* **What is being asked**
Set it all down exactly, every record and every line.

/---

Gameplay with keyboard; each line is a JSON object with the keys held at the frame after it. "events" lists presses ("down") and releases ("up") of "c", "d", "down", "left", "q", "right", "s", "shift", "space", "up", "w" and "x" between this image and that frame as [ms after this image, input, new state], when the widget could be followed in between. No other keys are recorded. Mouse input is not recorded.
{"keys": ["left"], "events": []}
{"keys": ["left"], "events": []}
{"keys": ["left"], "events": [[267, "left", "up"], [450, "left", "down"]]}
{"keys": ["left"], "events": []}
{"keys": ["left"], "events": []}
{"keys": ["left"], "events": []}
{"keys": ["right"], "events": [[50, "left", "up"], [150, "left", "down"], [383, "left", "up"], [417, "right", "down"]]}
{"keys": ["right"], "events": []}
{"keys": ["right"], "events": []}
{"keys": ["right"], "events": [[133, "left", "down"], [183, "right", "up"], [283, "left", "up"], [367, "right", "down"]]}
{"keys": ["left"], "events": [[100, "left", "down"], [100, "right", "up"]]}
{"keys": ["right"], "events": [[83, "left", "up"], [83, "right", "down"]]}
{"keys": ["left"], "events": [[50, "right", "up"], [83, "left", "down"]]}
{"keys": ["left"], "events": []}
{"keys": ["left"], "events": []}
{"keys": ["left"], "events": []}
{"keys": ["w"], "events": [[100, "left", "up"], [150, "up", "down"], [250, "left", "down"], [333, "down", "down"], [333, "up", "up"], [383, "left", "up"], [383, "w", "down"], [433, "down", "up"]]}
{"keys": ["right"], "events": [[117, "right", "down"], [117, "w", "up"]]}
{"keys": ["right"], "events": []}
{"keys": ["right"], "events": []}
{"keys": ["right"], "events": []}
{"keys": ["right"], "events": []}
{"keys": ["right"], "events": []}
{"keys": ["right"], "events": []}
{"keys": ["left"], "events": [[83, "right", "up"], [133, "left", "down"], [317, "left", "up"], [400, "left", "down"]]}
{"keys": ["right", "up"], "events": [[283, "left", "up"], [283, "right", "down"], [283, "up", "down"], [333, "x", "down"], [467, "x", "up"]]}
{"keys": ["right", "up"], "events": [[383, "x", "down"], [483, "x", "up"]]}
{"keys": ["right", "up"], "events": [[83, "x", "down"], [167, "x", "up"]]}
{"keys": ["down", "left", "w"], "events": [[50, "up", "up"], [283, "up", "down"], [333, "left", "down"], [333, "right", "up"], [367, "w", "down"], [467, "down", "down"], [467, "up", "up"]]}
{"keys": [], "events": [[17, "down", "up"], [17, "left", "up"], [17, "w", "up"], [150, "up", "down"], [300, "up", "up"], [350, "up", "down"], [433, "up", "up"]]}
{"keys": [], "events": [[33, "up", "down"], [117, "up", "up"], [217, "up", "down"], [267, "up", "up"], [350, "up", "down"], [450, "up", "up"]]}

\---

* **Exercise result**
Gameplay with keyboard; each line is a JSON object with the keys held at the frame after it. "events" lists presses ("down") and releases ("up") of "c", "d", "down", "left", "q", "right", "s", "shift", "space", "up", "w" and "x" between this image and that frame as [ms after this image, input, new state], when the widget could be followed in between. No other keys are recorded. Mouse input is not recorded.
{"keys": ["left"], "events": []}
{"keys": ["left"], "events": []}
{"keys": ["left"], "events": [[267, "left", "up"], [450, "left", "down"]]}
{"keys": ["left"], "events": []}
{"keys": ["left"], "events": []}
{"keys": ["left"], "events": []}
{"keys": ["right"], "events": [[50, "left", "up"], [150, "left", "down"], [383, "left", "up"], [417, "right", "down"]]}
{"keys": ["right"], "events": []}
{"keys": ["right"], "events": []}
{"keys": ["right"], "events": [[133, "left", "down"], [183, "right", "up"], [283, "left", "up"], [367, "right", "down"]]}
{"keys": ["left"], "events": [[100, "left", "down"], [100, "right", "up"]]}
{"keys": ["right"], "events": [[83, "left", "up"], [83, "right", "down"]]}
{"keys": ["left"], "events": [[50, "right", "up"], [83, "left", "down"]]}
{"keys": ["left"], "events": []}
{"keys": ["left"], "events": []}
{"keys": ["left"], "events": []}
{"keys": ["w"], "events": [[100, "left", "up"], [150, "up", "down"], [250, "left", "down"], [333, "down", "down"], [333, "up", "up"], [383, "left", "up"], [383, "w", "down"], [433, "down", "up"]]}
{"keys": ["right"], "events": [[117, "right", "down"], [117, "w", "up"]]}
{"keys": ["right"], "events": []}
{"keys": ["right"], "events": []}
{"keys": ["right"], "events": []}
{"keys": ["right"], "events": []}
{"keys": ["right"], "events": []}
{"keys": ["right"], "events": []}
{"keys": ["left"], "events": [[83, "right", "up"], [133, "left", "down"], [317, "left", "up"], [400, "left", "down"]]}
{"keys": ["right", "up"], "events": [[283, "left", "up"], [283, "right", "down"], [283, "up", "down"], [333, "x", "down"], [467, "x", "up"]]}
{"keys": ["right", "up"], "events": [[383, "x", "down"], [483, "x", "up"]]}
{"keys": ["right", "up"], "events": [[83, "x", "down"], [167, "x", "up"]]}
{"keys": ["down", "left", "w"], "events": [[50, "up", "up"], [283, "up", "down"], [333, "left", "down"], [333, "right", "up"], [367, "w", "down"], [467, "down", "down"], [467, "up", "up"]]}
{"keys": [], "events": [[17, "down", "up"], [17, "left", "up"], [17, "w", "up"], [150, "up", "down"], [300, "up", "up"], [350, "up", "down"], [433, "up", "up"]]}
{"keys": [], "events": [[33, "up", "down"], [117, "up", "up"], [217, "up", "down"], [267, "up", "up"], [350, "up", "down"], [450, "up", "up"]]}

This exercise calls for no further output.